Chopped Cucumber Salad with Black Lentils, Anise Hyssop & Sumac
Cucumbers are surprisingly delicious with anise hyssop. Try the pair together in cold cucumber gazpacho or a refreshing anise hyssop cucumber cocktail. This simply dressed salad utilizes this beautiful pairing, showcasing the savory side of the fresh herb, complementing it with bright citrusy sumac. The salad is refreshing and light, but still filling. It’s easy to whip together and can be eaten as a stand-alone salad or as a side salad for grilled meats or fish.
¼ cup extra virgin olive oil
juice of 1 lemon
2 tablespoons white balsamic vinegar
1 teaspoon sumac
½ teaspoon salt
1 English cucumber, halved and sliced
½ cup sliced thin and halved red onions
¾ cup cherry tomatoes, halved
2 tablespoons chopped fresh anise hyssop leaves
2 cups chopped romaine or little gem lettuce
1 cup black lentils, cooked and salted
¼ cup feta cheese, crumbled
Herbal Roots Seasonal Herb Flake Salt- summer 2019 edition (optional)

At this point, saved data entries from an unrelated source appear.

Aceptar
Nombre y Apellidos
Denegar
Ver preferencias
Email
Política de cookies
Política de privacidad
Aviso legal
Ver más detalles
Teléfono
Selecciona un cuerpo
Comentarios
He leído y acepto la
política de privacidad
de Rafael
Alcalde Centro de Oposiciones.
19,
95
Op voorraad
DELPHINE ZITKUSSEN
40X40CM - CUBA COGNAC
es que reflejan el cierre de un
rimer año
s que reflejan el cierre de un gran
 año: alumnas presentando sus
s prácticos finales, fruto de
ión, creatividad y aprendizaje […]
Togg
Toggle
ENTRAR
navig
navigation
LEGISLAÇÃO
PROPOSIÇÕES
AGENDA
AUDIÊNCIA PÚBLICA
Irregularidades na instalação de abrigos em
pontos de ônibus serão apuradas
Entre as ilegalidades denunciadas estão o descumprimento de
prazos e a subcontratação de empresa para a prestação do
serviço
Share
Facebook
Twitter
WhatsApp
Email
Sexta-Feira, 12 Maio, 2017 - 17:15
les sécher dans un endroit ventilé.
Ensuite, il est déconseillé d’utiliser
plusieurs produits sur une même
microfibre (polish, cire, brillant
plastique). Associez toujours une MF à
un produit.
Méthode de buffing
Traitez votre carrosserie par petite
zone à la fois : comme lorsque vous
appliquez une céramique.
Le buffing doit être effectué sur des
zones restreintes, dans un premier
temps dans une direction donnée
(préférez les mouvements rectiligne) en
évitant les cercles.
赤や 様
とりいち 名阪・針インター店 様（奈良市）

Whisk together the olive oil, lemon juice, vinegar, sumac and salt in a medium bowl. Add the cucumbers, onions, tomatoes and hyssop and toss together until mixed.
Assemble the salad by laying down some chopped lettuce, topped with the lentils. Pour the dressed cucumbers and onions over the top evenly and top with crumbled feta. Season with a little seasonal herb flake salt.
Summer Herb Blackberry Rum Cordial
Makes 1 quart
Inspired by a bottle of white rum that’s had me captivated this summer- Copalli White Rum. I’m generally not a big fan of rum- it usually feels too sugary sweet for my palette. This one is herbaceous and feels “jungly”, which makes sense since it is made at Anya Fernald’s eco resort in Belize- Copal Tree Lodge . It has a cool ocean breeze feel to it, not the suntan lotion kind but a cool, thick vegetative jungle vibe. It’s potent but drinks light. I melds perfectly with all the herbs and the blackberries, creating a rum drink that is ultra-summery, but not tropical. The aperitif or vermouth addition pulls the liquor together, I’m not married to one brand, choose one you like and that’s dry.
2 cups smashed blackberries
zest and juice of 1 lemon
zest and juice of 1 lime
1 cup sugar
2 teaspoons cracked pink peppercorns
2 teaspoons cracked coriander
1 teaspoon dried rose petals
½ cup anise hyssop leaves, chopped
2 tablespoons lavender flowers
2 tablespoons fresh rose petals or 2 teaspoons rose tea
2 tablespoons chopped, lemon verbena leaves
1 ¾ cups Copalli White Rum
½ cup dry vermouth
Combine the blackberries, zest and citrus juice, sugar, spices, flowers and herb in a quart size mason jar and mix well. Once its mixed, shake it and put it in the refrigerator to macerate for a few days, shaking a few times a day, extracting the oils and essence from the herbs and spices.
Once the mixture has macerated place it in a small sauce pan and bring to a light simmer, stirring constantly and making sure all the sugar has completely melted. Remove from heat and allow to cool completely. Strain the mixture using a mesh strainer. Pour the rum and the vermouth over the straining mixture, pushing down on all the berries and spices with the back of a spoon, extracting as much essence as possible. Once the mixture has fully strained, discard the solids and place the cordial in a mason jar and refrigerate overnight. Serve it on its own neat or over ice.